I hope to see you at the workshop.

Sincerely,



Josh Alspector,

General Chair


-----------------------------------------------------------
REGISTRATION FORM
___________________________________________________________

   International Workshop on Applications of Neural Networks (and other
             intelligent systems) to Telecommunications
                           (IWANNT*97)

         Melbourne, Australia               June 9-11, 1997


Name:                                                                                                                                                                 
Institution:                                                                                                                                                          
Mailing Address:                                                                                                                                              
                                                                                                                                                                             

Telephone:                                                                           
Fax:                                                                                      
E-mail:                                                                                                                                                                




Make check ($400; $500 after May 1, 1997; $200 students) out to IWANNT*97. 
Please make sure your name is on the check.

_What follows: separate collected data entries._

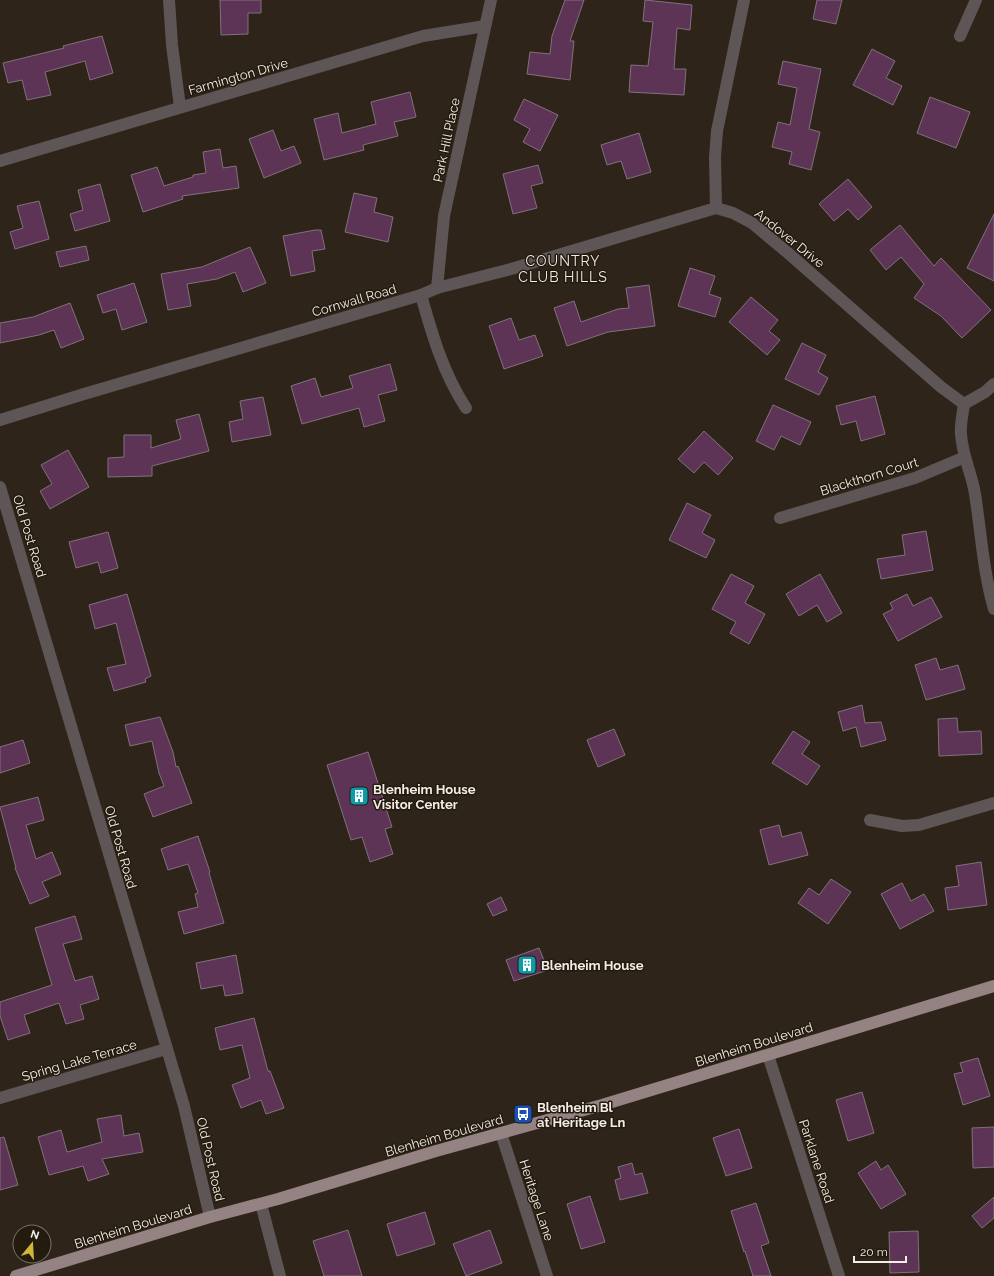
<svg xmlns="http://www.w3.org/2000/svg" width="994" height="1276" viewBox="0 0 994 1276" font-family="Raleway,sans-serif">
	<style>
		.building { fill: #5d3456; stroke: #80717c }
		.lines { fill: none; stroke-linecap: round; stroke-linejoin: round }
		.minor { stroke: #5e5556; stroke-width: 12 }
		.major { stroke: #958384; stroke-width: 12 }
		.labels { text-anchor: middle; stroke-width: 3; stroke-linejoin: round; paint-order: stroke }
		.street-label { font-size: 13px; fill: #f3ede5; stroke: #241b0f }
		.poi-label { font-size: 13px; font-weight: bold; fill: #f3ede5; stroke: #241b0f; text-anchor: start }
		.neighbourhood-label { font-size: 14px; letter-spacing: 1px; fill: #f3ede5; stroke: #241b0f }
	</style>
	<rect width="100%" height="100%" fill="#2e2419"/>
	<g class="building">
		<polygon points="220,0 261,0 261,13 248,13 248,34 221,35"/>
		<polygon points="565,0 584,0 570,41 574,41 570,80 527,74 530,52 550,54 552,36"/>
		<polygon points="645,0 692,5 690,30 677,28 674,69 686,69 684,95 629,92 631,65 648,66 653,22 643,21"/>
		<polygon points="817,0 842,0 836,24 813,19"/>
		<polygon points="102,36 113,73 90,80 85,61 45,72 51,95 27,100 22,80 8,83 3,63 64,48 63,46"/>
		<polygon points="872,49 895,61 886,78 902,86 893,105 853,85"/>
		<polygon points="783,61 821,69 809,129 820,132 811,170 789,164 792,152 772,147 778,122 790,125 797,88 778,84"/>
		<polygon points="410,92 416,117 394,122 398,136 363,145 364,150 324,160 314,119 338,113 342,133 376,124 371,102"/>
		<polygon points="930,97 970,112 956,148 917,133"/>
		<polygon points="524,99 558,115 540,151 523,142 530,129 514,120"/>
		<polygon points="273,130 281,151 294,146 301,163 264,178 249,139"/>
		<polygon points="639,133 651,172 627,179 621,161 607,165 601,145"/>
		<polygon points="220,149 223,168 236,166 239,188 182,196 183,199 143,212 131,175 157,167 164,186 193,177 193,175 206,173 203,152"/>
		<polygon points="538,165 543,183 531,186 537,208 513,214 503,174"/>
		<polygon points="848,179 872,207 858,220 848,209 834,221 819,204"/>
		<polygon points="100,184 110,221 75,231 70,214 83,210 78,190"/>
		<polygon points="354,193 377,198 374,212 393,217 388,242 345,232"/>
		<polygon points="39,201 49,239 15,249 10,232 23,228 17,206"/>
		<polygon points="994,214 994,281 967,268"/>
		<polygon points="900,225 934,266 941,258 991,310 962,338 941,316 914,298 924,284 901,257 886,270 870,250"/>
		<polygon points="315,230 321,230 325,249 312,251 315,271 291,276 283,236"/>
		<polygon points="86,246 89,260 60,267 56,252"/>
		<polygon points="250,247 266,283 243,292 235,272 217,279 187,284 191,306 168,310 161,274 202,267"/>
		<polygon points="690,268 715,276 709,294 721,298 715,317 678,306"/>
		<polygon points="134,283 147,322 122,330 116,309 103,313 97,295"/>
		<polygon points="649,285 655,326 608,332 567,346 554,308 574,301 581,322 618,309 629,308 626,288"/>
		<polygon points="751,297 778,320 769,331 780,340 767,355 729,322"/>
		<polygon points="70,303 84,339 61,348 54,330 39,335 0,343 0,323 33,317"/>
		<polygon points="511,318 519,340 535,335 543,356 504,369 489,326"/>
		<polygon points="802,343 826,355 818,372 828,378 819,395 785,379"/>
		<polygon points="390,364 397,390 378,395 385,421 364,427 359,408 302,424 291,386 315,378 321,397 353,388 349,376"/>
		<polygon points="875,396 885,434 861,441 856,421 841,425 836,406"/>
		<polygon points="263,397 271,435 232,442 229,422 243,419 240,401"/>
		<polygon points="773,405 811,422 800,445 781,436 774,450 756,441"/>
		<polygon points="199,414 209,451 152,466 152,476 108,477 108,458 124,457 124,435 151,435 151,448 181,439 176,420"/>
		<polygon points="704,431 733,458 718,475 704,462 694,473 678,459"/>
		<polygon points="68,450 89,487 50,509 40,491 52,484 41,465"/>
		<polygon points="687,503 711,515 702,533 715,540 706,558 669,540"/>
		<polygon points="926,531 933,570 881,579 877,559 905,555 902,535"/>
		<polygon points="108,532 118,568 101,573 98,562 76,568 69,542"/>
		<polygon points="731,574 754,586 745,603 765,614 749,644 730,633 736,622 712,609"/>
		<polygon points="820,574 842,613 827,622 817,605 799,616 786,594"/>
		<polygon points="127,594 151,676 145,679 146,682 114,691 107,668 126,664 116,623 95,629 89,605"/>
		<polygon points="907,594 913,606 931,597 942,617 898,641 883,614 893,609 890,603"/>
		<polygon points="936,658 940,670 958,665 965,689 926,700 915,665"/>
		<polygon points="862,705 865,723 881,722 886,740 861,747 856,727 843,731 838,712"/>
		<polygon points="160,717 173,752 176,767 178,766 192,803 153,817 144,794 164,786 159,773 152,741 130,746 125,725"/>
		<polygon points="957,718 958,732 981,731 982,754 939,756 938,719"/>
		<polygon points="614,729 625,755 598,767 587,740"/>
		<polygon points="793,731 810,742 802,754 820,766 807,785 772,763"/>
		<polygon points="23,740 30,763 0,773 0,747"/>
		<polygon points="368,752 392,827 385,829 393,854 370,862 362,837 351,840 327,765"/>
		<polygon points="38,797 44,820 26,825 36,859 52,852 61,874 42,882 49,896 30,904 15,868 16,868 0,807"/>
		<polygon points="779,825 782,837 801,832 808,855 769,865 760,830"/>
		<polygon points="198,836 210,872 209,873 224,923 184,934 178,912 198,907 195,894 198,893 188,864 168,870 161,849"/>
		<polygon points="981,862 987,905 948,910 945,888 959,886 956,866"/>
		<polygon points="831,879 851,892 828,924 798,903 809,888 819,895"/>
		<polygon points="902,883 911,901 924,894 934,911 900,929 881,894"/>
		<polygon points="501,897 507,910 493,916 487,904"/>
		<polygon points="75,916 82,939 63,944 75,981 92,976 99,999 80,1005 84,1019 66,1024 59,1003 24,1015 30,1033 8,1040 0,1016 0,1002 52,985 35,928"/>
		<polygon points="539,948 548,970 514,981 506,960"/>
		<polygon points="236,955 243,993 225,996 223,985 201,989 196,963"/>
		<polygon points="254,1018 268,1071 270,1071 284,1108 266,1114 261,1100 241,1108 232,1085 250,1078 242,1045 220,1050 215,1028"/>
		<polygon points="978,1058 990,1096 963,1105 954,1074 963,1072 960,1063"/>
		<polygon points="862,1092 874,1133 848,1141 836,1100"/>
		<polygon points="121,1115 124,1136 139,1133 143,1152 102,1159 109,1174 88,1181 83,1166 49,1175 38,1137 61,1130 67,1152 102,1142 97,1119"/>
		<polygon points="994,1127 994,1167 973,1168 972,1128"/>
		<polygon points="739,1129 752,1168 726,1176 713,1138"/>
		<polygon points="4,1137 18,1185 0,1190 0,1138"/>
		<polygon points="876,1161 881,1170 888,1165 906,1194 881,1209 858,1173"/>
		<polygon points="632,1163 635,1175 642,1173 648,1193 620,1200 615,1180 621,1178 618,1167"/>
		<polygon points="590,1196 605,1242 581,1249 567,1204"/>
		<polygon points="994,1197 994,1218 982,1228 972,1216"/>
		<polygon points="756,1203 769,1243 761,1246 771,1276 753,1276 745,1251 744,1252 731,1211"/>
		<polygon points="425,1212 435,1244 397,1256 387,1224"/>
		<polygon points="348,1230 362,1276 324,1276 313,1241"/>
		<polygon points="490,1230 502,1263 466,1276 453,1244"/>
		<polygon points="918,1231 919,1272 890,1273 889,1232"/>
	</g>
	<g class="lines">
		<g class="minor">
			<polyline points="169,0 172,45 180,107"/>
			<polyline points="960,36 976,0"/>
			<polyline points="0,161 423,36 485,26"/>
			<polyline points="716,208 733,213 752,223 788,253 941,387 964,404"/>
			<polyline points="716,208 715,157 717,131 744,0"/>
			<polyline points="437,288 444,216 491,0"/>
			<path d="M421,295C432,334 443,373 466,408"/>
			<path d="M964,404C963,413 960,424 961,434C962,455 972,474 975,494C981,532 983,571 994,609"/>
			<polyline points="964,404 985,392 994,384"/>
			<polyline points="0,420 84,394 421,295 437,288 511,269 716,208"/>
			<polyline points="0,487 184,1106 210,1217"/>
			<polyline points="780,518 915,478 965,457"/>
			<polyline points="870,820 902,826 919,825 994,803"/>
			<polyline points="768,1055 839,1276"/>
			<polyline points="0,1098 166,1049"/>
			<polyline points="501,1133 547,1276"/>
			<polyline points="261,1204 280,1276"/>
		</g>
		<polyline class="major" points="16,1276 210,1217 278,1199 436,1151 602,1105 994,986"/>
	</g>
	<defs>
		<symbol id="building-square" viewBox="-11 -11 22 22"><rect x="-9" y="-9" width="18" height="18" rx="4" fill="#0f9aa8" stroke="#241b0f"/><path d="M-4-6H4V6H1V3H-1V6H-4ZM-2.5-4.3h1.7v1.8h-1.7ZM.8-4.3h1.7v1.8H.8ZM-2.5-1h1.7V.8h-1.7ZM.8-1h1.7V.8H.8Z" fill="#fff"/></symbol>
		<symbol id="bus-square" viewBox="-11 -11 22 22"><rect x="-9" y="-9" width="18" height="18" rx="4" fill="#1a4fb4" stroke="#241b0f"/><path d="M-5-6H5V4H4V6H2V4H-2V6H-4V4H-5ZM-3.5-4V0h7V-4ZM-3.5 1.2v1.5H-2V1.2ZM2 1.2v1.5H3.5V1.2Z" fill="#fff"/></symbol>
	</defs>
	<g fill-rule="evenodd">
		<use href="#building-square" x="348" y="785" width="22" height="22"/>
		<use href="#building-square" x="516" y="954" width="22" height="22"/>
		<use href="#bus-square" x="512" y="1103" width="22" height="22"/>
	</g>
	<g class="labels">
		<g class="street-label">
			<text transform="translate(238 76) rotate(-16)" y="5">Farmington Drive</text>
			<text transform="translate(446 140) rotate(-78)" y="5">Park Hill Place</text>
			<text transform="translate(790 238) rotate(39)" y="5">Andover Drive</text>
			<text transform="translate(354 300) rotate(-16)" y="5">Cornwall Road</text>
			<text transform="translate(869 476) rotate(-17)" y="5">Blackthorn Court</text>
			<text transform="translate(30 536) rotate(73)" y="5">Old Post Road</text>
			<text transform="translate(121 847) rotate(74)" y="5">Old Post Road</text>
			<text transform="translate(754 1044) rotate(-17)" y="5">Blenheim Boulevard</text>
			<text transform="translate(79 1060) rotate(-16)" y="5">Spring Lake Terrace</text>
			<text transform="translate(444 1135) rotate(-16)" y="5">Blenheim Boulevard</text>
			<text transform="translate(211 1159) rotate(77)" y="5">Old Post Road</text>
			<text transform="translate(817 1161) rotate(72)" y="5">Parklane Road</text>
			<text transform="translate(537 1200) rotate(72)" y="5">Heritage Lane</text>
			<text transform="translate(133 1226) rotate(-17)" y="5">Blenheim Boulevard</text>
		</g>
		<g class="poi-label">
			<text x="373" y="794">Blenheim House<tspan x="373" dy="15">Visitor Center</tspan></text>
			<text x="541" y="970">Blenheim House</text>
			<text x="537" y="1112">Blenheim Bl<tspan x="537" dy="15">at Heritage Ln</tspan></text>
		</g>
		<g class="neighbourhood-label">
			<text x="563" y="266">COUNTRY<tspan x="563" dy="16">CLUB HILLS</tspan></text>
		</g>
	</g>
	<g transform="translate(32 1244) rotate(18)"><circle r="19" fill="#241b0f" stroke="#776f65"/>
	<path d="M0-3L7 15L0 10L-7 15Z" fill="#d0b736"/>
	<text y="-6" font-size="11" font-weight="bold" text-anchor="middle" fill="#f3ede5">N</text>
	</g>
	<path d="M854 1256v6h52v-6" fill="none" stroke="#f3ede5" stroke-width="2"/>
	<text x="860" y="1256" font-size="12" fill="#f3ede5" stroke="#241b0f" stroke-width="3" paint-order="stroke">20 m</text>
</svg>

Registration includes breaks and proceedings available at the conference.

Mail to:

        Helen Alspector
        IWANNT Conference Administrator
        Univ. of Colorado at Col. Springs
        Dept. of Elec. & Comp. Eng.
        P.O. Box 7150
        Colorado Springs, CO 80933-7150
        (719) 593-3351
        (719) 593-3589 (fax)
        neuranet@mail.uccs.edu



Site 

The conference will be held at the University of Melbourne.
There are several good hotels within walking distance of the university.
More information will be sent to registrants or upon request.